Combinatorial proof of ${n\choose p}{n\choose q}=\sum_{k=0}^n {n \choose k}{n-k \choose p-k}{n-k \choose q-k}$

Question

I am trying to do a combinatorial proof of ${n\choose p}{n\choose q}=\sum_{k=0}^{n} {n \choose k}{n-k \choose p-k}{n-k \choose q-k}$

For the left side. I thought of two urns with n red and n blue balls and choosing p-red balls and q-blue balls.

For the right side, i am not very sure, but I thought of make k the number of couples of red and blue balls. Making this is ${n \choose k}$ ways. Since it's the same counting ${n \choose k}$ or ${n \choose n-k}$. I choose ${n-k \choose p-k}$ red balls and the same way with blue.

But I do not think this is right, any help will be appreciated.

Answer 1

The question should read \begin{eqnarray*} \binom{n}{\color{red}{p}} \binom{n}{\color{blue}{q}} = \sum_{k=0}^{n} \binom{n}{\color{purple}k} \binom{n-k}{\color{red}{p-k}} \binom{n-p}{\color{blue}{q-k}} \end{eqnarray*} as is pointed out in the comments by Darij Grinberg.

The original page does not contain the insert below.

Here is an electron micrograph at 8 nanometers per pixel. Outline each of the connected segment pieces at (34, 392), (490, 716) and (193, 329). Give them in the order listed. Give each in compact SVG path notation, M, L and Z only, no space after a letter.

The combinatorial proof is then to place $\color{red}{p}$ red balls & $\color{blue}{q}$ blue balls into $n$ boxes, with the restriction that each box can only contain at most one ball of each colour. This clearly gives the LHS.

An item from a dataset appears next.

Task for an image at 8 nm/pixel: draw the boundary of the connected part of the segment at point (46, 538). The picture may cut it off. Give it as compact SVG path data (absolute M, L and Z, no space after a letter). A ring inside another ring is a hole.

Now there are $\color{purple}k$ boxes that recieve balls of both colours ($ \binom{n}{k} $ ways). There are $\color{red}{p-k}$ red balls left to place in $n-k$ boxes ($ \binom{n-k}{p-k}$ ways). Finally there are $\color{blue}{q-k}$ blue balls left to place in the last $n-p$ boxes ($\binom{n-p}{q-k}$ ways.) $k$ can range from zero up to $n$.